What is expected
In the material below, reproduce word for word the lines from the one containing "without a unit)." to the one containing "Response: 20 %", including both of those lines.

Material supplied
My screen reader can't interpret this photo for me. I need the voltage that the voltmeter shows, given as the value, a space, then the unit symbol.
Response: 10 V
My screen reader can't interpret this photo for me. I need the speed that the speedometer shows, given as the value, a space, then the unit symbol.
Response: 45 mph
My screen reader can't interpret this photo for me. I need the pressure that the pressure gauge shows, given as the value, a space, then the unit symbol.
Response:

==

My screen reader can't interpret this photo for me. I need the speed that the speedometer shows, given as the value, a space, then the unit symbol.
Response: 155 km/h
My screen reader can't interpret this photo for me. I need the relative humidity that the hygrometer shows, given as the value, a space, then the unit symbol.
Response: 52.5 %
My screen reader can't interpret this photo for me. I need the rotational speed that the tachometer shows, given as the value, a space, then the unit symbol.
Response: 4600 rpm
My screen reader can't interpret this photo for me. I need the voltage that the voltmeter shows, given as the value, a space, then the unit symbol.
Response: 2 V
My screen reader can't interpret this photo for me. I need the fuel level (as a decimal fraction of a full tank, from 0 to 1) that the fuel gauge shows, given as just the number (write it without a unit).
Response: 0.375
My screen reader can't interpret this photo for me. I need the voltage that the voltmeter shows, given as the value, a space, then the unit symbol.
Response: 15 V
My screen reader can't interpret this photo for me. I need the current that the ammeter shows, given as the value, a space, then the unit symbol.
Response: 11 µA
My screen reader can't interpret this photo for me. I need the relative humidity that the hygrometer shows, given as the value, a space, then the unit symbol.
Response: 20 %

Response box
My screen reader can't interpret this photo for me. I need the fuel level (as a decimal fraction of a full tank, from 0 to 1) that the fuel gauge shows, given as just the number (write it without a unit).
Response: 0.375
My screen reader can't interpret this photo for me. I need the voltage that the voltmeter shows, given as the value, a space, then the unit symbol.
Response: 15 V
My screen reader can't interpret this photo for me. I need the current that the ammeter shows, given as the value, a space, then the unit symbol.
Response: 11 µA
My screen reader can't interpret this photo for me. I need the relative humidity that the hygrometer shows, given as the value, a space, then the unit symbol.
Response: 20 %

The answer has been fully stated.